The foregoing principle does not apply to cases where the abutting owner has diverted water onto the street and thus caused the ice to form on the sidewalk, as in Isham v. Broderick, 89 Minn. 397, 95 N.W. 224; Bannister v. George H. Hurd Realty Co. 131 Minn. 448, 155 N.W. 627; Johnson v. Elmborg, 165 Minn. 67, 205 N.W. 628. Nor is this a case of faulty construction of a sidewalk, by an abutting owner, of slippery and dangerous material, as in Lamberson v. Whitcomb,115 Minn. 495, 132 N.W. 991. Nor is this a case Where the defendants had created an obstruction in the street or the walks or boulevard thereof, as in Landru v. Lund, 38 Minn. 538,38 N.W. 699; Palm v. City of Minneapolis, 143 Minn. 477,172 N.W. 958; and Williams v. John A. Stees Co. Inc. 172 Minn. 35,214 N.W. 671.

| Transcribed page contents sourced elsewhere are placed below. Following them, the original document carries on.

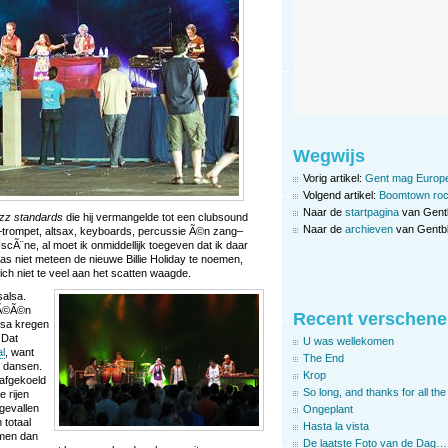
Wegwijs
Vorig artikel:
Gent mag Europ
Volgend artikel:
Boomtown roc
Naar de
startpagina
van Gent
azz standards
die hij vermangelde tot een clubsound
Naar de
archieven
van Gentbl
–trompet, altsax, keyboards, percussie Ã©n zang–
-scÃ¨ne, al moet ik onmiddellijk toegeven dat ik daar
s niet meteen de nieuwe Billie Holiday te noemen,
ich niet te veel aan het scatten waagde.
salsa.
 Ã©Ã©n
Recent verschene
lsa kregen
 Dat
U was wellekomen
al
, want
The End
e dansen.
Krop
 afgekoeld
So long, and thanks for all the 
e rijen
gevallen
Ongeplant
totaal
Hasta la vista
omen dan
De laatste Foto van de Dag…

In the case at bar there was no faulty construction of the walk. It was of the same construction as the sidewalk proper. Defendants had by no act or omission caused the water to accumulate in the street so as to back it over the curb and onto part of the walk and boulevard. Because defendants, for the convenience of the *Page 495 
tenants and the public, had shoveled the snow off this walk in front of the apartment operated by them, they did not assume responsibility for ice forming thereon any more than for the ice that might form on the sidewalk. The evidence is rather conclusive that clogging of a catch-basin some little distance west of defendants' building caused the surface water to back up in the street and partly overflow the walk and boulevard. The defendants owed their tenants or the public no duty to protect against the water so accumulating and freezing. In our opinion the defendants were entitled to a directed verdict.
The orders are reversed, and the cases are remanded with direction to enter judgments for defendants notwithstanding the verdicts.